接下來的談話,洛懿沒有再聽下去。他随便聽了兩句便悄然離開,剛走遠沒幾步,就碰到黃公公驚慌失措地跑過來:“陛下!您這是去哪兒了啊!”
這一場戲,大部分都是當初謝玉然試鏡時所演的,自然手到擒來,一邊就過。
他剛下來坐了會兒,袁子晉就馬上端着水杯過來了。大約是馬上能離開片場的原因,她今天看起來也格外高興,喜氣洋洋的,一靠過來就跟謝玉然樂淘淘地跟他說:“居然一次過!我們然然太厲害了!”
袁子晉誇得太真情實感了,聽得謝玉然忍不住一樂:“我這才是偶爾一次過呢就太厲害了,那些基本上都能一次過的叫什麽?”

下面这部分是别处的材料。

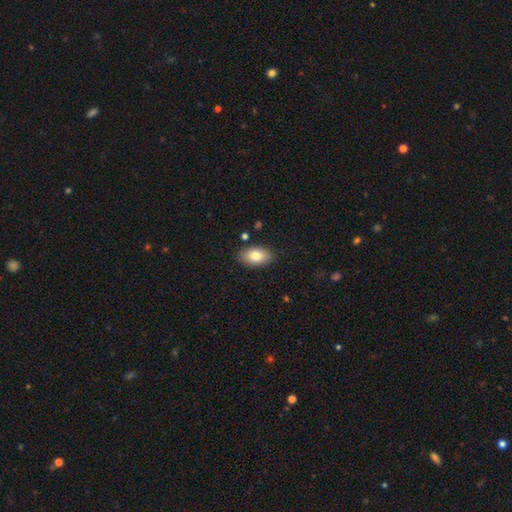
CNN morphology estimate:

她本來只是迷妹模式吹捧一下謝玉然,一聽到謝玉然這話倒是笑得更厲害了:“那我不管,我們然然什麽時候都最厲害。”
兩人又聊了一會兒,那邊就準備好了。謝玉然趕緊放下水杯噠噠地跑過去,看着旁邊眼神淩厲的康雨辰,幾乎是一秒鐘就進入了狀态。
“皇兄,”謝玉然朗聲笑道:“既然你的底牌都已經拿出來了,不如看看我的底牌,怎麽樣?”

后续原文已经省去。